Start of Data provided

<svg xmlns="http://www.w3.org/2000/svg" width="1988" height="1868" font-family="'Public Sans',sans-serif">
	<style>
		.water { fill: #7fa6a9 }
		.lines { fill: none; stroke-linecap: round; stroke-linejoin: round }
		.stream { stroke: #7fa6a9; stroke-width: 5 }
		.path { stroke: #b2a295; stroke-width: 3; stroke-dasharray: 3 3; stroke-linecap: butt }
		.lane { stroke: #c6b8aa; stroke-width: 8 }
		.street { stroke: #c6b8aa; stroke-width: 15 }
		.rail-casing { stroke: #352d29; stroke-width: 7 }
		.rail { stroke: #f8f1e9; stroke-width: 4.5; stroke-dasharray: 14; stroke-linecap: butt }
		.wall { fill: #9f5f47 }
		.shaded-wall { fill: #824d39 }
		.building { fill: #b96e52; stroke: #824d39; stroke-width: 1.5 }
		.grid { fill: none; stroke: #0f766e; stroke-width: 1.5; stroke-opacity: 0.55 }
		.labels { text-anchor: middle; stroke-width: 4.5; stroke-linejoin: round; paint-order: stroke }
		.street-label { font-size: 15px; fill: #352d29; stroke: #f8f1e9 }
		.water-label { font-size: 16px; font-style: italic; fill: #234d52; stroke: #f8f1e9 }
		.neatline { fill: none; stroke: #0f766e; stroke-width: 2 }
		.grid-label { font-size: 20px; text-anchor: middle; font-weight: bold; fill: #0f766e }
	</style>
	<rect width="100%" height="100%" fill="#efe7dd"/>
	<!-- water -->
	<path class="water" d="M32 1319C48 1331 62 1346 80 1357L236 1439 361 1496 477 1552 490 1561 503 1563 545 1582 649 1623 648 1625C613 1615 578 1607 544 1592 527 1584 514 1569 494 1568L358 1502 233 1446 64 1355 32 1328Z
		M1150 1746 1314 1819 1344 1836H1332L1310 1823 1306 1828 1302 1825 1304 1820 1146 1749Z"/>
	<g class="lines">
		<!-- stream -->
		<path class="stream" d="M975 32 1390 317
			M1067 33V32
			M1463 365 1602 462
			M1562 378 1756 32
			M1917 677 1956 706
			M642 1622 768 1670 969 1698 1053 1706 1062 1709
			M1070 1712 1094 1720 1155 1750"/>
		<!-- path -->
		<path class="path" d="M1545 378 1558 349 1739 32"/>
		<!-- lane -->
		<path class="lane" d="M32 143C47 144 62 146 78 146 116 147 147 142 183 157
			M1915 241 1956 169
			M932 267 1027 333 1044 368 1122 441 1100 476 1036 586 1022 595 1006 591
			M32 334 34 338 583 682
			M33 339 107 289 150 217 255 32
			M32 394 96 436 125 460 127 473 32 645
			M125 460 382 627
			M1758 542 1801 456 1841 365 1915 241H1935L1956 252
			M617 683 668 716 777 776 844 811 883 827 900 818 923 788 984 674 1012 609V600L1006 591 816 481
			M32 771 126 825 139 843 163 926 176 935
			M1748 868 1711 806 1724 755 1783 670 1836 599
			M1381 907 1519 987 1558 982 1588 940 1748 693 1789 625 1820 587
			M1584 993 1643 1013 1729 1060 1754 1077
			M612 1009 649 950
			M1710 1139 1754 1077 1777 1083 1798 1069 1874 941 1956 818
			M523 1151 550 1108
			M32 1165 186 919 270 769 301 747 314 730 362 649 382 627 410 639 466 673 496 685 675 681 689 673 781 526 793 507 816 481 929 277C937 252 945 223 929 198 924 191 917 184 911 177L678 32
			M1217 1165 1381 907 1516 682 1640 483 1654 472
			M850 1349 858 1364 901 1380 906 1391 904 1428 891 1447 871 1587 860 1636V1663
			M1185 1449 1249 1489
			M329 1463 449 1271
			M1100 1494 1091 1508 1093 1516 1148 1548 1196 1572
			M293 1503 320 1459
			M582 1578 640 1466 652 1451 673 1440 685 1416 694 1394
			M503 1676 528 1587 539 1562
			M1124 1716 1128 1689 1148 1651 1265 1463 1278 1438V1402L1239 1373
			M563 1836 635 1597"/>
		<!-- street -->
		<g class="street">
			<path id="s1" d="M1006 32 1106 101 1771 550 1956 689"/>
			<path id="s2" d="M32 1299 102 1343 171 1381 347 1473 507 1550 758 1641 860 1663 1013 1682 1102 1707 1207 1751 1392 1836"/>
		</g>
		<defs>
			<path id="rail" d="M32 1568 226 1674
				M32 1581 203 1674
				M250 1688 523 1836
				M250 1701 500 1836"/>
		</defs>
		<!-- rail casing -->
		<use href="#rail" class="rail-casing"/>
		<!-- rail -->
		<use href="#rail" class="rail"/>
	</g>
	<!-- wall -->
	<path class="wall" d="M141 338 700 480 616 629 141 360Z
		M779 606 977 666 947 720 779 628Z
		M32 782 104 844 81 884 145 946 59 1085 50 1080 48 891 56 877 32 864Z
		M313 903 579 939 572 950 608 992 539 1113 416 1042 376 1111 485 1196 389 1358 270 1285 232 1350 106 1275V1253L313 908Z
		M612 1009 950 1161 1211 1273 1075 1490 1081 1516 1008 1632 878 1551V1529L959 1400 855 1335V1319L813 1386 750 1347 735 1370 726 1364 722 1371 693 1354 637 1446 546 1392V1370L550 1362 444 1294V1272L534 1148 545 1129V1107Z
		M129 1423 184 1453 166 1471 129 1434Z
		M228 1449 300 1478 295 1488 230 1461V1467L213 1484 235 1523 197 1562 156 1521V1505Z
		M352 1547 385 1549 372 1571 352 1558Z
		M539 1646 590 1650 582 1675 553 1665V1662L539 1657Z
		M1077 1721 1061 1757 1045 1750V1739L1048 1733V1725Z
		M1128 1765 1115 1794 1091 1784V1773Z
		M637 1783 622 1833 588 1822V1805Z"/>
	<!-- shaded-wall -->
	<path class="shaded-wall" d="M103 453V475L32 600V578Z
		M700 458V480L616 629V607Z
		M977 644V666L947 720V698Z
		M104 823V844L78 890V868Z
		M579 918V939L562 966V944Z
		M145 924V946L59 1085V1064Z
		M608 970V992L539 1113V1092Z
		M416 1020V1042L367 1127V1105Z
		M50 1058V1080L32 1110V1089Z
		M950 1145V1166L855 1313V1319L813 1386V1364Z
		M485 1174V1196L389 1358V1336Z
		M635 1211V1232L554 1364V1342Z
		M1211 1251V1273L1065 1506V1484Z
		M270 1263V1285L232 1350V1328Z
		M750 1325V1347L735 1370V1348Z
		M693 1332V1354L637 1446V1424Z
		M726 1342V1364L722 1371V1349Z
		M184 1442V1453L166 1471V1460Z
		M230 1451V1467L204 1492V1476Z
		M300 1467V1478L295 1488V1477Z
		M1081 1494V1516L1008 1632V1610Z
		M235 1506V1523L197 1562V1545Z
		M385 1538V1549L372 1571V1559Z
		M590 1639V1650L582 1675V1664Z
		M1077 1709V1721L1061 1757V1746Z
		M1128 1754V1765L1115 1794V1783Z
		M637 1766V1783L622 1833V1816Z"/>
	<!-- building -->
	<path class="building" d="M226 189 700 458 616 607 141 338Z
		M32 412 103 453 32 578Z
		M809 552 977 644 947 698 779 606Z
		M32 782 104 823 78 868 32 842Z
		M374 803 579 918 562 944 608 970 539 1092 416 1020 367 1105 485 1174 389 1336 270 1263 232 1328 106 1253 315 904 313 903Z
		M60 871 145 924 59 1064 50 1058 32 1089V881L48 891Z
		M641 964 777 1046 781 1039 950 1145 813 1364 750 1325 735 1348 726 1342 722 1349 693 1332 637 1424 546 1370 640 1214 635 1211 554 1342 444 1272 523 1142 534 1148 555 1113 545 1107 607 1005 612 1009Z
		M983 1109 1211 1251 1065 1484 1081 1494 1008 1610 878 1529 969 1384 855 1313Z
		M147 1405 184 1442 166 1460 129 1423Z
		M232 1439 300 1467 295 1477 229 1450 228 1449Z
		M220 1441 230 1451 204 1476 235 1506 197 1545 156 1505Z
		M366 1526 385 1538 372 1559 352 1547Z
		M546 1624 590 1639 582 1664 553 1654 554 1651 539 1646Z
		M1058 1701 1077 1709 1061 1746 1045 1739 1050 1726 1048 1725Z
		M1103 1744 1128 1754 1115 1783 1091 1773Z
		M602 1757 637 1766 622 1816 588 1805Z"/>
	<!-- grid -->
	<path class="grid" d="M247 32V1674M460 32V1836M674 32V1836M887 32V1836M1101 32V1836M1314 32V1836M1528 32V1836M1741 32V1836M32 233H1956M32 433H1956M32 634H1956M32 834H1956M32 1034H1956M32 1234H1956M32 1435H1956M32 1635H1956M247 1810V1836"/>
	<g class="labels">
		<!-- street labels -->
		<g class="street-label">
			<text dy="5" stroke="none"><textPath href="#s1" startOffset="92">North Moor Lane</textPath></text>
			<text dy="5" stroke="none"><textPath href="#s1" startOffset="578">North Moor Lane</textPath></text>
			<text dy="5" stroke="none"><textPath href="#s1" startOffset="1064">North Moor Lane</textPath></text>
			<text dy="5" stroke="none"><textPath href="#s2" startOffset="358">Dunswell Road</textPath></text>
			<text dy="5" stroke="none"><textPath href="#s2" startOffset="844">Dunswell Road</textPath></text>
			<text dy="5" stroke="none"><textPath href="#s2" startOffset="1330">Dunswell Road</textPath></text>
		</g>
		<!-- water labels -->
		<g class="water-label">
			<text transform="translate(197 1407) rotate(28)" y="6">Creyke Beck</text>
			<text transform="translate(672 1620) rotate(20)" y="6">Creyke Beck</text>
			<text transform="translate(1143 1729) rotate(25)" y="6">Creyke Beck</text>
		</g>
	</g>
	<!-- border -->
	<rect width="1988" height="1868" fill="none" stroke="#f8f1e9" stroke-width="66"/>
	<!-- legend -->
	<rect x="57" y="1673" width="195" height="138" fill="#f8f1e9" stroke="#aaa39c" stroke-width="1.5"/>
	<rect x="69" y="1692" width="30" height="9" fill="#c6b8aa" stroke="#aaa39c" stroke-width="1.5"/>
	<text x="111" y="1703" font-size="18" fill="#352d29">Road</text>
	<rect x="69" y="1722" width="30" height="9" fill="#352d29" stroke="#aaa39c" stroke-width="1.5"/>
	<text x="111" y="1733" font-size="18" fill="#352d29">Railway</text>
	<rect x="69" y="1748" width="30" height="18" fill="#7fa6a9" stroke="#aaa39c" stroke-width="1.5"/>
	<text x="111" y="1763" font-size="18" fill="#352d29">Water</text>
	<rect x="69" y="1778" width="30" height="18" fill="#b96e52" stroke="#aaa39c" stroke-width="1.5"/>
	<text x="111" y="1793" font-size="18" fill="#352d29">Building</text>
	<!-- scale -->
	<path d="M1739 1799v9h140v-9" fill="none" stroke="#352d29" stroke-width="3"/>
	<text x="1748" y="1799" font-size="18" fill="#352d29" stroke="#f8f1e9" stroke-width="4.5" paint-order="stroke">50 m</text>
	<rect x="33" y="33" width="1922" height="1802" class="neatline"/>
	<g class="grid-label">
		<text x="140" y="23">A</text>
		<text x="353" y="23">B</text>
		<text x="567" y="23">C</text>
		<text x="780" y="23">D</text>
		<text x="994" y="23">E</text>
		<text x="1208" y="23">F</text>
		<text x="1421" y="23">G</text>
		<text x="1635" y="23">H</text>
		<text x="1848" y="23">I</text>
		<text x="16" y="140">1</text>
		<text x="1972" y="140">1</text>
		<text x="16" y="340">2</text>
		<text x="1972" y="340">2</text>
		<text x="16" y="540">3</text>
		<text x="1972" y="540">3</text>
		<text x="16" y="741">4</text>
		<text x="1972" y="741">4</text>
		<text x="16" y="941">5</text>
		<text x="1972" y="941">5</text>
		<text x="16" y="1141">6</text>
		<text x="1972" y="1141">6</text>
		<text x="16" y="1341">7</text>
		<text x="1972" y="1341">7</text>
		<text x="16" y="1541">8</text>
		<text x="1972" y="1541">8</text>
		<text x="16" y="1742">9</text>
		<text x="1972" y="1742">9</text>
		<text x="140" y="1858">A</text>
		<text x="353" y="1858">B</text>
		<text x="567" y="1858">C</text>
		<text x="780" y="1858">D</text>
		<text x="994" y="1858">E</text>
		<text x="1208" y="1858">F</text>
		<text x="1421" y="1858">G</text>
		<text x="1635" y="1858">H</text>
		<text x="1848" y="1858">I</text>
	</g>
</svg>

End of Data provided

● **What is expected**: Check each line of the listing above for the string "lines" and return those that contain it.

● **Exercise output**:
		.lines { fill: none; stroke-linecap: round; stroke-linejoin: round }
	<g class="lines">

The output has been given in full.